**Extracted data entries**
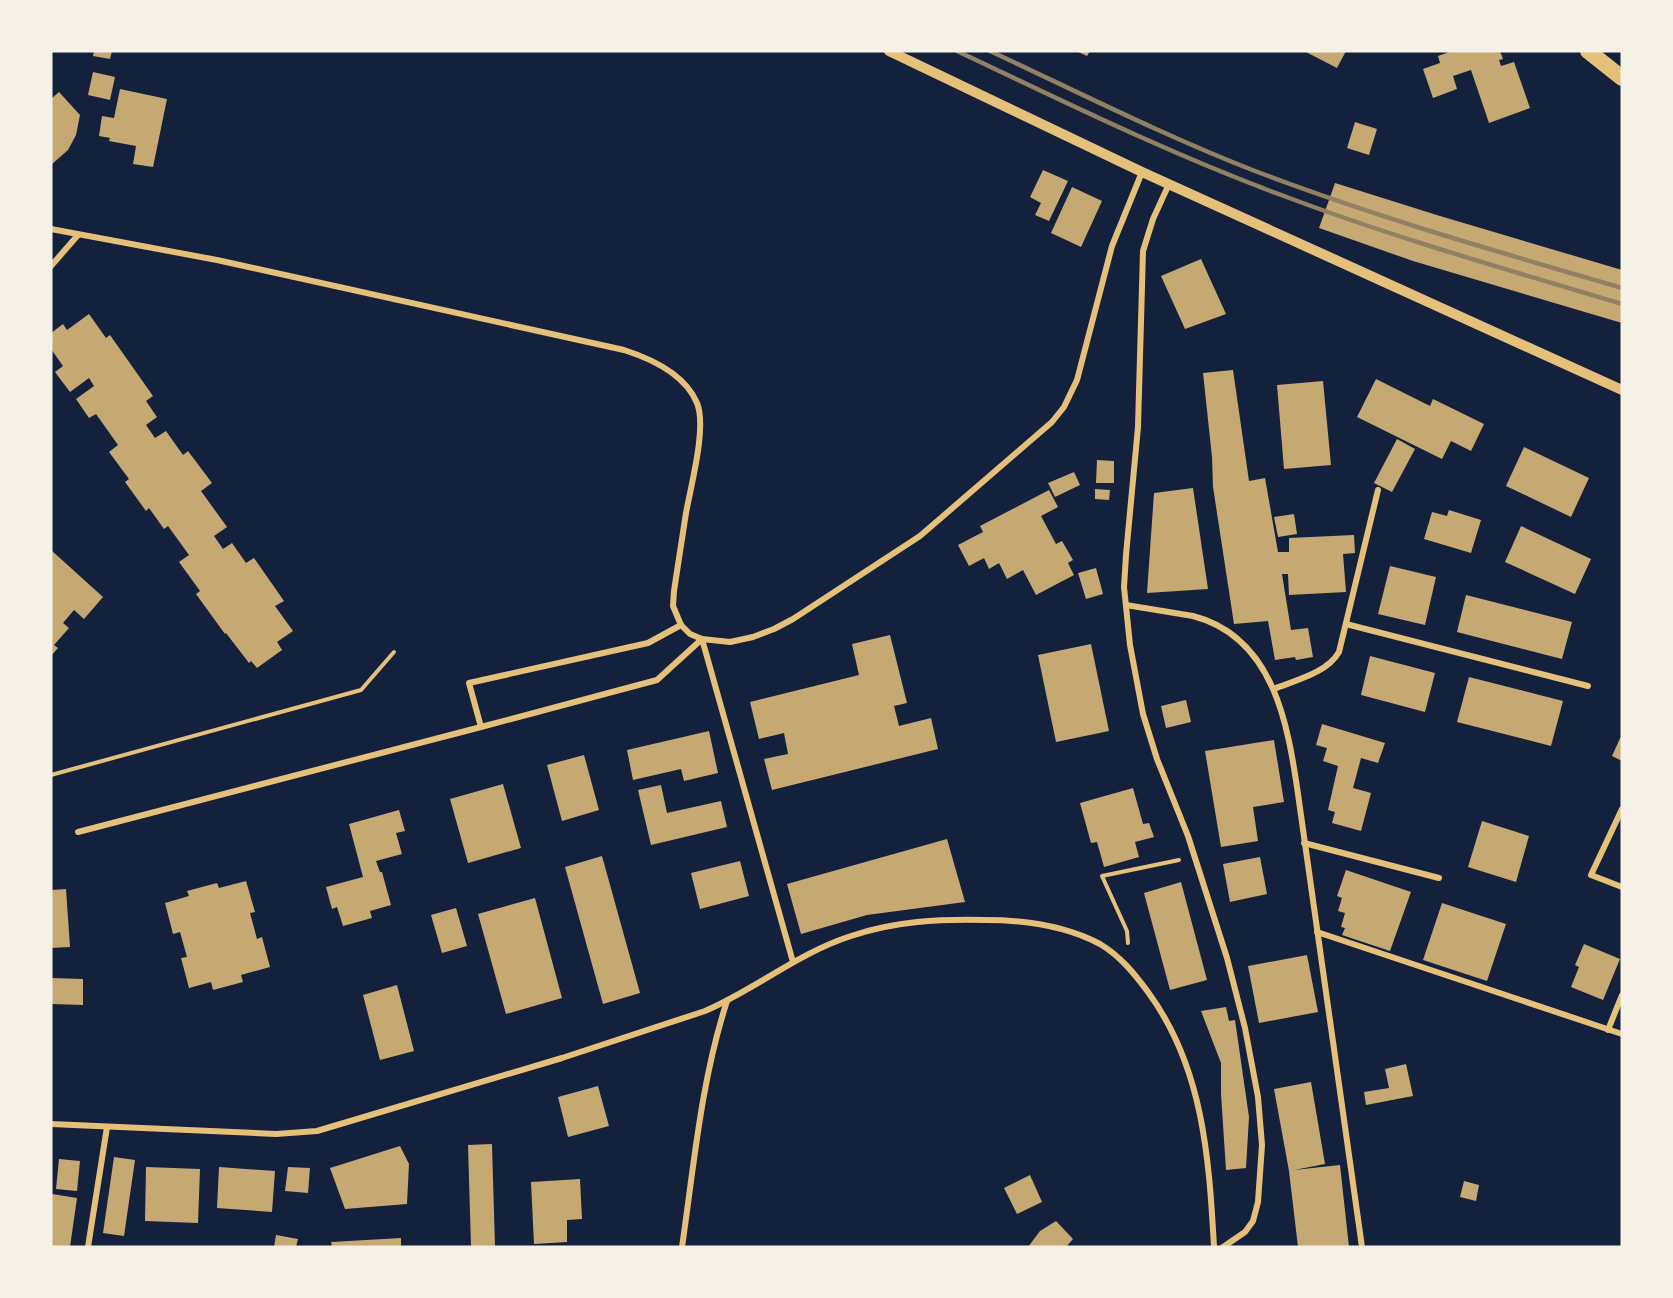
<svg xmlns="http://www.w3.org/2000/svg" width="1673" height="1298" font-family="'Archivo Narrow',sans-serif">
<rect width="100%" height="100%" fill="#14213d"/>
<g fill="#c6a872">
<polygon points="94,51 112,51 110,59 93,56"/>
<polygon points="1076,51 1090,51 1087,56"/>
<polygon points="1304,51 1346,51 1337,68"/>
<polygon points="1452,51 1500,51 1503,59 1499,60 1501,66 1514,62 1530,108 1489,123 1471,70 1453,76 1457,89 1433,98 1423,69 1440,63 1438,56"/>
<polygon points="93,72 115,77 110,100 88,95"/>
<polygon points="120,89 167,99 153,167 133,164 136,146 109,141 110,138 99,136 102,116 114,118"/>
<polygon points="59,92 80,115 76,135 68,150 51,165 51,99"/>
<polygon points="1355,122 1377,129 1369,155 1347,148"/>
<polygon points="1043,170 1068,181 1049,221 1035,215 1041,203 1030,197"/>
<polygon points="1335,183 1440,216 1622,270 1622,323 1413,261 1319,228"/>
<polygon points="1072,187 1102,201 1081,247 1051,233"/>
<polygon points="1201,259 1226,314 1185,329 1161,276"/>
<polygon points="89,314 106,338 110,335 153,396 146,401 157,417 146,425 155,438 166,431 183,455 188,451 212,483 201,491 227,527 214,536 223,549 232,543 246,563 254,558 284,601 275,606 293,631 277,642 282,650 257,668 251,661 249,663 226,633 225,634 196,594 200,591 179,562 189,555 168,526 164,529 149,508 146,511 125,482 129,479 109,452 118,445 96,414 89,418 76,399 94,386 89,378 70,392 55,372 63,366 51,349 51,333 63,324 67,330"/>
<polygon points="1233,370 1249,481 1265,478 1278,552 1289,552 1289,538 1354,535 1355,553 1343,554 1346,592 1289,595 1288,574 1282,574 1291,630 1308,628 1313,657 1296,660 1295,657 1275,660 1268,621 1234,624 1213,487 1212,457 1203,373"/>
<polygon points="1376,379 1430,406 1433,399 1484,424 1471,451 1451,441 1442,459 1357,417"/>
<polygon points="1323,381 1331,465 1284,469 1277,385"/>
<polygon points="1397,439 1415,449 1392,492 1374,483"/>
<polygon points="1524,447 1589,478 1571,517 1506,486"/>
<polygon points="1097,460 1114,461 1114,483 1096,483"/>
<polygon points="1074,472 1080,485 1055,497 1048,483"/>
<polygon points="1193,488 1208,589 1147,593 1154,493"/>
<polygon points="1095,489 1110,490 1109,500 1095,499"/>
<polygon points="1049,490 1058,507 1041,516 1056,544 1062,541 1073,560 1068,563 1074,575 1036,595 1023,570 1007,579 999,563 989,569 984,558 969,566 958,545 983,532 980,526"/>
<polygon points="1449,510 1481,520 1471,553 1424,539 1432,512 1447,516"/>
<polygon points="1294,514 1297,534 1278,537 1274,517"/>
<polygon points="1521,526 1591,559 1575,594 1505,562"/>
<polygon points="51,550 103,597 84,619 74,610 63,623 69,628 54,645 58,648 51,656"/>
<polygon points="1390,566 1436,577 1425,625 1378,614"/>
<polygon points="1096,568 1103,594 1086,599 1078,573"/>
<polygon points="1466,595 1572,622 1562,659 1457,632"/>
<polygon points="890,635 907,703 894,706 899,726 931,718 938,749 772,790 764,759 788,754 784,733 759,739 750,702 859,675 852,644"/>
<polygon points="1091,644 1109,731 1056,742 1038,655"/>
<polygon points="1370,656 1435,673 1425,712 1361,695"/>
<polygon points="1469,677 1563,701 1551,746 1457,722"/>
<polygon points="1186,700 1191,722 1166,728 1161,706"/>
<polygon points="1322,724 1385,743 1378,763 1361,758 1353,788 1371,793 1361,831 1332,823 1335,812 1328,810 1338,766 1323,761 1327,748 1316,745"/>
<polygon points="709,731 718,773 684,781 681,769 633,780 627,750"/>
<polygon points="1622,734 1622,761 1612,756"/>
<polygon points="1274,740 1284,802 1253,807 1258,841 1221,847 1205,751"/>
<polygon points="584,755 599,810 562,821 547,765"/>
<polygon points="503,784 521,848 468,863 450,799"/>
<polygon points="661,785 667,813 721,801 727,827 651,845 638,790"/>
<polygon points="1133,788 1143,824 1149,823 1154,837 1135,842 1139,857 1104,867 1097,842 1091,843 1080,803"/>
<polygon points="399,810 405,831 396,833 402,854 376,861 380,872 382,872 391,905 370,911 372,918 343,926 337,907 332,909 326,887 363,877 349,824"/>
<polygon points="1482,821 1529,836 1516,882 1468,867"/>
<polygon points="947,839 965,902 867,915 801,934 787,884"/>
<polygon points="602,856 640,993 603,1004 565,867"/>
<polygon points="1260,857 1267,894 1230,902 1223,864"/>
<polygon points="740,861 749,896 700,909 691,873"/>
<polygon points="1346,870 1411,892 1390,951 1342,935 1345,928 1341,927 1345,913 1338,911 1342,898 1337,896"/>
<polygon points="246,881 255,912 250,913 257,939 262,937 270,967 241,975 243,982 213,990 211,982 189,988 181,958 187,957 180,932 173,934 165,903 189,896 187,891 217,883 219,888"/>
<polygon points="1181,882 1207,980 1170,990 1144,893"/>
<polygon points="66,889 70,947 51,948 51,890"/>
<polygon points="535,898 562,998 506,1014 478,914"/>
<polygon points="1442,903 1506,924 1487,981 1423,960"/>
<polygon points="456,908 467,946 442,953 431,915"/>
<polygon points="1584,944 1620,959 1603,1000 1571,987 1579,967 1575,965"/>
<polygon points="1307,955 1318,1012 1259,1023 1248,966"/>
<polygon points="51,978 83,979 83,1005 51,1004"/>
<polygon points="397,985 414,1051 380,1060 363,995"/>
<polygon points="1226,1007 1229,1021 1235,1020 1249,1117 1246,1168 1226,1170 1221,1094 1221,1063 1201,1011"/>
<polygon points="1406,1064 1413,1096 1366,1105 1364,1092 1389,1088 1385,1069"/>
<polygon points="1311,1082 1325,1164 1294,1170 1340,1165 1349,1247 1298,1247 1289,1171 1274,1089"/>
<polygon points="598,1086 609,1126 568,1137 558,1097"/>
<polygon points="492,1144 495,1247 471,1247 468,1145"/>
<polygon points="400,1146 409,1164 407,1204 345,1209 330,1168"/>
<polygon points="114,1157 135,1160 124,1236 103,1233"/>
<polygon points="59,1159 80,1161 77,1191 56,1189"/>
<polygon points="146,1167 200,1169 198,1223 145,1221"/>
<polygon points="219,1167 275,1171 272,1212 217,1208"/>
<polygon points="288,1167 310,1168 308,1193 285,1191"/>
<polygon points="1030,1175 1042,1202 1017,1214 1004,1188"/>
<polygon points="580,1179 582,1219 567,1220 567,1242 534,1244 531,1182"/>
<polygon points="1464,1181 1479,1185 1476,1201 1460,1197"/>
<polygon points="52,1194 77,1198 70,1247 51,1247"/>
<polygon points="1056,1221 1073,1239 1066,1247 1028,1247 1040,1231"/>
<polygon points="276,1235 298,1239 296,1247 274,1247"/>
<polygon points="401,1238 401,1247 332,1247 331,1242"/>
</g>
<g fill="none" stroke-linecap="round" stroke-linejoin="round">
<g stroke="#e5c07b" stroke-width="4">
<polyline points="51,775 361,690 394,652"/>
<polyline points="1128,943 1127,931 1102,876 1179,860"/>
</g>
<g stroke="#e5c07b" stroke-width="6">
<polyline points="1169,184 1153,219 1143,251 1138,427 1126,555 1124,587 1130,645 1143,714 1157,759 1188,836 1227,958 1245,1028 1258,1097 1262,1145 1258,1202 1253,1221 1245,1232 1223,1247"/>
<path d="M 51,229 L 217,260 L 624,350 C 652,359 685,374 697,403 C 707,427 691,485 686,513 C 682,538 678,565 674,591 L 673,606 L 681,625 L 690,634 L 702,639 L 730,642 L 753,637 L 774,629 L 793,619 L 920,536 L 1052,422 L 1064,407 L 1077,380 L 1112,246 L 1142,172"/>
<polyline points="51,266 78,235"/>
<path d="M 1126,605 L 1193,616 C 1274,637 1288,725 1298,794 L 1362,1247"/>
<polyline points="1346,624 1588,686"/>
<polyline points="681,625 648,643 469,683 481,727 657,680 702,639 793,962"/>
<path d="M 1274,689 C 1296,680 1327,673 1339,652 L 1378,490"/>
<polyline points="1622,809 1591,875 1622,887"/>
<polyline points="78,832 481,727"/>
<polyline points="1304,843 1439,878"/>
<polyline points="1317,932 1622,1034"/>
<polyline points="1608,1030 1622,995"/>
<path d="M 51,1124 L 276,1134 L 317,1131 L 562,1058 L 705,1011 C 756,989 798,953 851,936 C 895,921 939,919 985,920 C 1023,920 1066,926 1100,944 C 1120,956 1134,973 1148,992 C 1203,1067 1209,1157 1214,1247"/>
<polyline points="88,1247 107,1127"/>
<path d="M 682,1247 C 694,1165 701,1081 727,1001"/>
</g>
<polyline stroke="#e5c07b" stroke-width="10" points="889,51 1142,172 1622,390"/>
<polyline stroke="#e5c07b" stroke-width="16" points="1588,51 1622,78"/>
<g stroke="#918062" stroke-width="4.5">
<path d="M 957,51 C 1065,102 1172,155 1284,196 C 1395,238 1509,270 1622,304"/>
<path d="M 990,51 C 1078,92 1165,136 1255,171 C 1375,217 1499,252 1622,288"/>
</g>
</g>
<rect width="1673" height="1298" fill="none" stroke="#f6f1e7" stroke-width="105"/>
</svg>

**DIRECTIONS**
The answer is the line with "1153,219 1143,251 1138,427" plus every line after it, printed exactly as they appear above.

**SOLUTION FOR THIS PROBLEM**
<polyline points="1169,184 1153,219 1143,251 1138,427 1126,555 1124,587 1130,645 1143,714 1157,759 1188,836 1227,958 1245,1028 1258,1097 1262,1145 1258,1202 1253,1221 1245,1232 1223,1247"/>
<path d="M 51,229 L 217,260 L 624,350 C 652,359 685,374 697,403 C 707,427 691,485 686,513 C 682,538 678,565 674,591 L 673,606 L 681,625 L 690,634 L 702,639 L 730,642 L 753,637 L 774,629 L 793,619 L 920,536 L 1052,422 L 1064,407 L 1077,380 L 1112,246 L 1142,172"/>
<polyline points="51,266 78,235"/>
<path d="M 1126,605 L 1193,616 C 1274,637 1288,725 1298,794 L 1362,1247"/>
<polyline points="1346,624 1588,686"/>
<polyline points="681,625 648,643 469,683 481,727 657,680 702,639 793,962"/>
<path d="M 1274,689 C 1296,680 1327,673 1339,652 L 1378,490"/>
<polyline points="1622,809 1591,875 1622,887"/>
<polyline points="78,832 481,727"/>
<polyline points="1304,843 1439,878"/>
<polyline points="1317,932 1622,1034"/>
<polyline points="1608,1030 1622,995"/>
<path d="M 51,1124 L 276,1134 L 317,1131 L 562,1058 L 705,1011 C 756,989 798,953 851,936 C 895,921 939,919 985,920 C 1023,920 1066,926 1100,944 C 1120,956 1134,973 1148,992 C 1203,1067 1209,1157 1214,1247"/>
<polyline points="88,1247 107,1127"/>
<path d="M 682,1247 C 694,1165 701,1081 727,1001"/>
</g>
<polyline stroke="#e5c07b" stroke-width="10" points="889,51 1142,172 1622,390"/>
<polyline stroke="#e5c07b" stroke-width="16" points="1588,51 1622,78"/>
<g stroke="#918062" stroke-width="4.5">
<path d="M 957,51 C 1065,102 1172,155 1284,196 C 1395,238 1509,270 1622,304"/>
<path d="M 990,51 C 1078,92 1165,136 1255,171 C 1375,217 1499,252 1622,288"/>
</g>
</g>
<rect width="1673" height="1298" fill="none" stroke="#f6f1e7" stroke-width="105"/>
</svg>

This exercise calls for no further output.